**CONTEÚDO DOS DADOS**
= = = = = = =

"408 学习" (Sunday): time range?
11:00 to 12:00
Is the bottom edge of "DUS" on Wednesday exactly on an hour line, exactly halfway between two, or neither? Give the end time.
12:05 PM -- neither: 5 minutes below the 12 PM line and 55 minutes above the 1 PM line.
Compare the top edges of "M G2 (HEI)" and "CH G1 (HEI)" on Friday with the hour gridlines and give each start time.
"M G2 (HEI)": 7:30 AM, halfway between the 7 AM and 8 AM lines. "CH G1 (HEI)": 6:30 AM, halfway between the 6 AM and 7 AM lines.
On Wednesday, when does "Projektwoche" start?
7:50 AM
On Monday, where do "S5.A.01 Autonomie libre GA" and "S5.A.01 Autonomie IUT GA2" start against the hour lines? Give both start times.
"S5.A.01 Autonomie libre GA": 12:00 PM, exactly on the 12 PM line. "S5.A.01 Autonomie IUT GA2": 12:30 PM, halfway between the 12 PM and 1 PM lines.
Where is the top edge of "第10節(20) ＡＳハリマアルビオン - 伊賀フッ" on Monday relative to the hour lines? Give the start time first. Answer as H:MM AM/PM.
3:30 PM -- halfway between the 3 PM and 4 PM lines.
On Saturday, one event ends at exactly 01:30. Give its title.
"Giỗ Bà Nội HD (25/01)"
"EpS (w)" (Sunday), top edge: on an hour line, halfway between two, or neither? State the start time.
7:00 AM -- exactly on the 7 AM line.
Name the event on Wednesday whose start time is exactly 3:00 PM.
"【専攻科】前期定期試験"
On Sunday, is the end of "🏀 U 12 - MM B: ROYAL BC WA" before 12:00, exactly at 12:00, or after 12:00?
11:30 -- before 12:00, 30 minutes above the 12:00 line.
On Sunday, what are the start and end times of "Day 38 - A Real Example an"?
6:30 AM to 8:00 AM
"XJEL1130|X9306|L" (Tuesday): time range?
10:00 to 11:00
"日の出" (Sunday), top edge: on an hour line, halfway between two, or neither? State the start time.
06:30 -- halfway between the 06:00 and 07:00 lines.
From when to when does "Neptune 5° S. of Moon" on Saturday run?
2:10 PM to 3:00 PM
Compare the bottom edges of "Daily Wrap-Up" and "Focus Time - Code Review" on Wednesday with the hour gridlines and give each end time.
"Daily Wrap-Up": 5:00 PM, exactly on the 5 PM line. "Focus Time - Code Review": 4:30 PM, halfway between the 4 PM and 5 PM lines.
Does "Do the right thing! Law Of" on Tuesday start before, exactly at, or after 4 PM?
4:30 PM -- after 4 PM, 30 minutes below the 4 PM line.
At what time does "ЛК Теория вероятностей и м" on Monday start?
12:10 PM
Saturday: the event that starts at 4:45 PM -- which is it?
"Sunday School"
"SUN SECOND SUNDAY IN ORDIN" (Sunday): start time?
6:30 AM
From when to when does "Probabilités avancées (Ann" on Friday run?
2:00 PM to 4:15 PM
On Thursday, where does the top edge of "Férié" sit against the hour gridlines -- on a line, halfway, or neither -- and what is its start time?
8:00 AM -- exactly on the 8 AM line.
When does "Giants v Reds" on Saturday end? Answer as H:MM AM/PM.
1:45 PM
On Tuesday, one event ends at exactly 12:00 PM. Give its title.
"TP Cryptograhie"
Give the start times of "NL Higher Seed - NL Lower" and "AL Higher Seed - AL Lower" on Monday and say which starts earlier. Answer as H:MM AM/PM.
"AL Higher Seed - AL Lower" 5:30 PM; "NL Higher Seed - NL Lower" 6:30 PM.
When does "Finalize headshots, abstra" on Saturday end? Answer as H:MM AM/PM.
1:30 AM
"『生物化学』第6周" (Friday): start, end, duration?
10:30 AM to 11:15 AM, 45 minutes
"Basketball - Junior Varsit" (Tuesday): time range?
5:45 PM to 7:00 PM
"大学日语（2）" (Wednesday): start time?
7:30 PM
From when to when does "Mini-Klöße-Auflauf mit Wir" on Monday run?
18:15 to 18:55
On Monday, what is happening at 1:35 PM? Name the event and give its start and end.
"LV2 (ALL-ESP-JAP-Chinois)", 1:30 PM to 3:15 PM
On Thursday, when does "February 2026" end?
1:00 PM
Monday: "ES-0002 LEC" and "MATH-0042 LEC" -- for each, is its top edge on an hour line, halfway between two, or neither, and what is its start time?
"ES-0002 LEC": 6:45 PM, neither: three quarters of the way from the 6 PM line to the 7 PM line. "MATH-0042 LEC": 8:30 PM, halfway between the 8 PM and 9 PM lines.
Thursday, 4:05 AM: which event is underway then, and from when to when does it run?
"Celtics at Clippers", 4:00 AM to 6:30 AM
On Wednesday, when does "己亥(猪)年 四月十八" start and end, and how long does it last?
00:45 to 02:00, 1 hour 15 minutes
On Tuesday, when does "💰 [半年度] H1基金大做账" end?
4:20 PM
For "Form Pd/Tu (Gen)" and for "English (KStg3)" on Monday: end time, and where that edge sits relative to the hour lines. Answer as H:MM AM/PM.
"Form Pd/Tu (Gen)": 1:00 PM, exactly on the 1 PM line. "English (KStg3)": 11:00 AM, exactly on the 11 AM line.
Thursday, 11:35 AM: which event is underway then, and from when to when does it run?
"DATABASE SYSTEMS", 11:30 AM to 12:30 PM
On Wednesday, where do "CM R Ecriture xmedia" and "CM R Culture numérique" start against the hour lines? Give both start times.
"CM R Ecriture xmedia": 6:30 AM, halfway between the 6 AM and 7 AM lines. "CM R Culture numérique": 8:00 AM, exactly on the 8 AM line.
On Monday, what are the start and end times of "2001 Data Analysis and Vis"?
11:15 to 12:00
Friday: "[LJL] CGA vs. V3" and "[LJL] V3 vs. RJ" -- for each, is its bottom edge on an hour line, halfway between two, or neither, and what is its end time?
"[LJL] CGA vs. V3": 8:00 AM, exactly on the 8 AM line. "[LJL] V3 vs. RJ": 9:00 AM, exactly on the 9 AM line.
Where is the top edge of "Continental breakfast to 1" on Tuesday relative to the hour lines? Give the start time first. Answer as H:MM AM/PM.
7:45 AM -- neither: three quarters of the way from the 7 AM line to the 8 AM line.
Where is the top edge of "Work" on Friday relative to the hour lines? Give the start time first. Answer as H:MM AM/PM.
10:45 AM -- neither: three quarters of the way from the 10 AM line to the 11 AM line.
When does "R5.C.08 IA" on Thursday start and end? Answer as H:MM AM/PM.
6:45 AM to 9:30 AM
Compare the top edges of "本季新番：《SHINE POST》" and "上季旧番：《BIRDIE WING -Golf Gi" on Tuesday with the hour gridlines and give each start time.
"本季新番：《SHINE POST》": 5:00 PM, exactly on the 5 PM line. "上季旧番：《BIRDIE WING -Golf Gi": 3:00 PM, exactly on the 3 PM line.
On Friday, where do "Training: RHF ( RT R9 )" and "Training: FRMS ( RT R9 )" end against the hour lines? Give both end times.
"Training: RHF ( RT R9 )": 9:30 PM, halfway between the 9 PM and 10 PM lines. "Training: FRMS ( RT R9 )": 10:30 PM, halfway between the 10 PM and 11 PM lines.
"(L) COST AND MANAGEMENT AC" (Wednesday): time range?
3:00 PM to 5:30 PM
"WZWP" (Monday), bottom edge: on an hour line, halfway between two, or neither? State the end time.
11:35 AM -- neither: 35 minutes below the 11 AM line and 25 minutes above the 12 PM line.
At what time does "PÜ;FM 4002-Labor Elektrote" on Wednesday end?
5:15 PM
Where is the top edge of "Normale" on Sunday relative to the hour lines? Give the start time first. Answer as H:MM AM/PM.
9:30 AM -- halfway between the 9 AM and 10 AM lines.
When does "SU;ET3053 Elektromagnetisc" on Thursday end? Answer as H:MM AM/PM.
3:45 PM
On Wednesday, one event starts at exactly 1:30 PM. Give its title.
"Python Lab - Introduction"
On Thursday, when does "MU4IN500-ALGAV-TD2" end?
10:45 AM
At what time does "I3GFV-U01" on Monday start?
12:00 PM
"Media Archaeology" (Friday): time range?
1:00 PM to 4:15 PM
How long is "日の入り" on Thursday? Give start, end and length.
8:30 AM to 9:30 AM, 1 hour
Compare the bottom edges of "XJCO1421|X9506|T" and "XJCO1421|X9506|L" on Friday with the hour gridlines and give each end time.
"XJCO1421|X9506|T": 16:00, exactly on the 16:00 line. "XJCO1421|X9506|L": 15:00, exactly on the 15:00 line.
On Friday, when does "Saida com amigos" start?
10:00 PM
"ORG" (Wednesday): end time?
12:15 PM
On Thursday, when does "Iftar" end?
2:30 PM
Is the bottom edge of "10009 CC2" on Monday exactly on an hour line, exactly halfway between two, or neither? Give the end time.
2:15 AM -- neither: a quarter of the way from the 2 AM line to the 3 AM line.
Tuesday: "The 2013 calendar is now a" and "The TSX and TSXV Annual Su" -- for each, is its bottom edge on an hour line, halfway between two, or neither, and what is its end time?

= = = = = = =

**DESCRIÇÃO DO EXERCÍCIO**
Reescreva a listagem desde o início até a linha que contém "10:00 to 11:00", incluindo essa linha, trocando "Monday" por "Tuesday" e mantendo todo o resto inalterado.

**RESULTADO DO EXERCÍCIO**
"408 学习" (Sunday): time range?
11:00 to 12:00
Is the bottom edge of "DUS" on Wednesday exactly on an hour line, exactly halfway between two, or neither? Give the end time.
12:05 PM -- neither: 5 minutes below the 12 PM line and 55 minutes above the 1 PM line.
Compare the top edges of "M G2 (HEI)" and "CH G1 (HEI)" on Friday with the hour gridlines and give each start time.
"M G2 (HEI)": 7:30 AM, halfway between the 7 AM and 8 AM lines. "CH G1 (HEI)": 6:30 AM, halfway between the 6 AM and 7 AM lines.
On Wednesday, when does "Projektwoche" start?
7:50 AM
On Tuesday, where do "S5.A.01 Autonomie libre GA" and "S5.A.01 Autonomie IUT GA2" start against the hour lines? Give both start times.
"S5.A.01 Autonomie libre GA": 12:00 PM, exactly on the 12 PM line. "S5.A.01 Autonomie IUT GA2": 12:30 PM, halfway between the 12 PM and 1 PM lines.
Where is the top edge of "第10節(20) ＡＳハリマアルビオン - 伊賀フッ" on Tuesday relative to the hour lines? Give the start time first. Answer as H:MM AM/PM.
3:30 PM -- halfway between the 3 PM and 4 PM lines.
On Saturday, one event ends at exactly 01:30. Give its title.
"Giỗ Bà Nội HD (25/01)"
"EpS (w)" (Sunday), top edge: on an hour line, halfway between two, or neither? State the start time.
7:00 AM -- exactly on the 7 AM line.
Name the event on Wednesday whose start time is exactly 3:00 PM.
"【専攻科】前期定期試験"
On Sunday, is the end of "🏀 U 12 - MM B: ROYAL BC WA" before 12:00, exactly at 12:00, or after 12:00?
11:30 -- before 12:00, 30 minutes above the 12:00 line.
On Sunday, what are the start and end times of "Day 38 - A Real Example an"?
6:30 AM to 8:00 AM
"XJEL1130|X9306|L" (Tuesday): time range?
10:00 to 11:00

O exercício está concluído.